By Manila Bulletin
Published Oct 12, 2025 12:05 am
In the wake of last week’s calamitous earthquakes — first a magnitude-7.4 quake off Davao Oriental then a magnitude 6.8 in the same area Oct. 10, following closely after the magnitude 6.9 quake in Cebu island on Sept. 30 — the Philippines is once again confronted with the raw power of nature and the fragility of our built environment. In Cebu alone, more than 70 lives were lost, hundreds were injured, and thousands of homes and public infrastructure were severely damaged or destroyed. In Davao and surrounding provinces, the quake triggered landslides, damaged roads and schools, and left communities reeling.
These earthquakes come on top of a long season of calamities — protracted flooding in recent months, coming from monsoon surges and tropical storms, has already battered provinces and displaced many families. Barangay, local government units’, and government agencies’ volunteers and community groups have already been stretched thin managing evacuation centers, distributing food, and doing frontline relief work.
The Philippine Red Cross, too, has proven how indispensable volunteer networks are in such times. Even when their own homes were threatened, their volunteers persisted in search-and-rescue missions, medical outreach, health education, and managing relief distribution. In the Davao earthquakes, Red Cross volunteers responded swiftly to affected municipalities, joining the front lines of relief and damage assessment.
It is telling: in every recent Philippine disaster, professional responders—government, police, military, NGOs—cannot reach every barangay immediately. The gap between disaster onset and formal assistance is precisely where volunteerism matters most.
There is much room for volunteer work. If you live near or can travel to affected areas—Cebu, Davao Oriental, or intermediate provinces—join official volunteer corps (Red Cross, local NGOs) rather than simply showing up uncoordinated. These organizations have protocols for safety, logistics, and working with local disaster risk reduction offices.
Those who cannot go to the affected areas, or are not fit to do volunteer work, can donate cash or goods to trusted organizations (Philippine Red Cross chapters, accredited foundations, or local NGOs).
Beyond monetary support, volunteer your time and skills: Help pack relief goods, hygiene kits, and medical supplies. Help manage or staff evacuation or distribution centers. Assist in logistics, transportation, communications, or data registration. Help in fundraising, awareness campaigns, or coordination efforts.

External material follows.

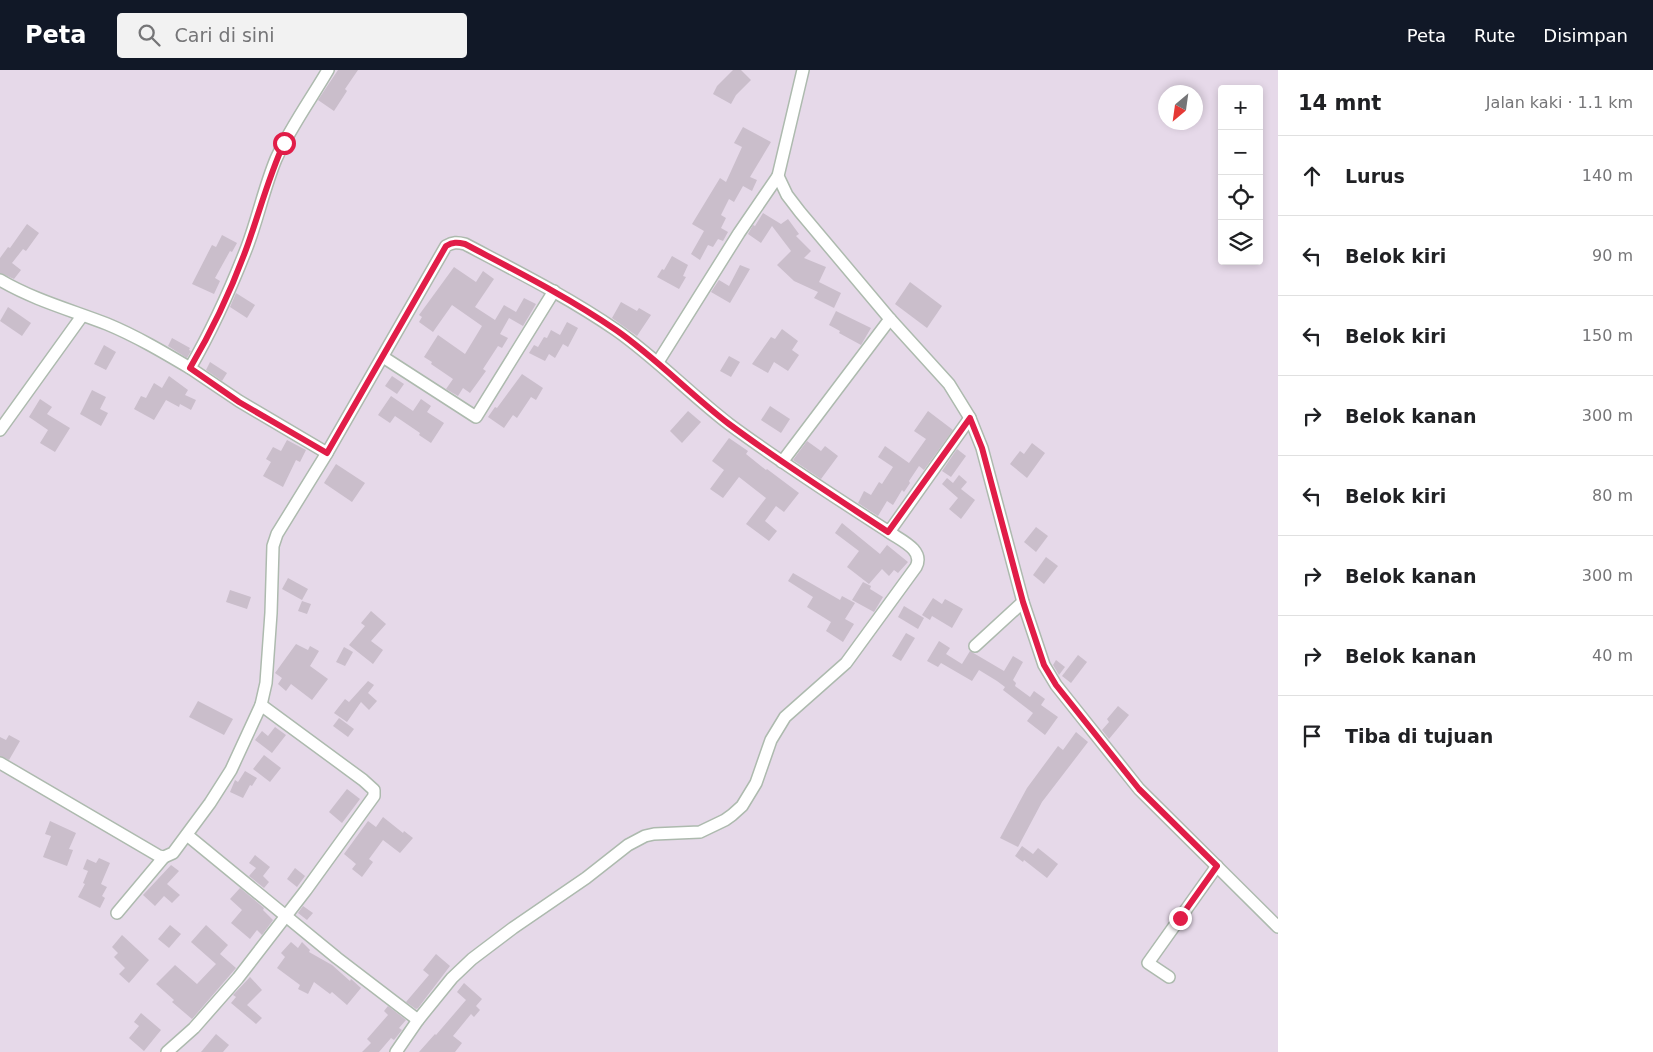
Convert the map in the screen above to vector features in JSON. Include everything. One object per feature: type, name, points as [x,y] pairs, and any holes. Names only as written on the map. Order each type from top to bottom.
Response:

Ask, don’t wait to be asked. In devastated areas, resources may be overwhelmed, and official volunteer recruitment slow. Reach out to your local disaster risk reduction management council, or to the non-government organizations (NGOs), to the Department of Social Welfare and Development (Dswd) through their websites. They have issued calls for volunteers. Ask, “How can I help?” Even small tasks multiply when many hands answer the call.
Some might argue that disaster response should be left to professionals. True, technical decisions (search & rescue, medical triage, infrastructure assessment) require expertise. But the recovery and relief process depends on sustained community involvement. The debris must be cleared, relief packages must be sorted and delivered, centers must be run, and emotional wounds must be tended. All of these demand manpower, care, and consistency.
Moreover, volunteerism sends a message: victims are not alone. The presence of volunteers restores dignity, nurtures hope, and strengthens social fabric when it is most frayed. This is the heart of bayanihan—not heroism for media headlines but quiet, selfless service.
In this moment of suffering and uncertainty, each Filipino has a role to play. Let our bayanihan not be a cliché, but a living force. Let us answer with solidarity, courage, and compassion. Because in disasters, we must always choose to stand with our fellow Filipinos—not with empty words, but with hands and hearts.
In crises, the Filipino spirit of bayanihan must now move beyond symbolism and become visible action.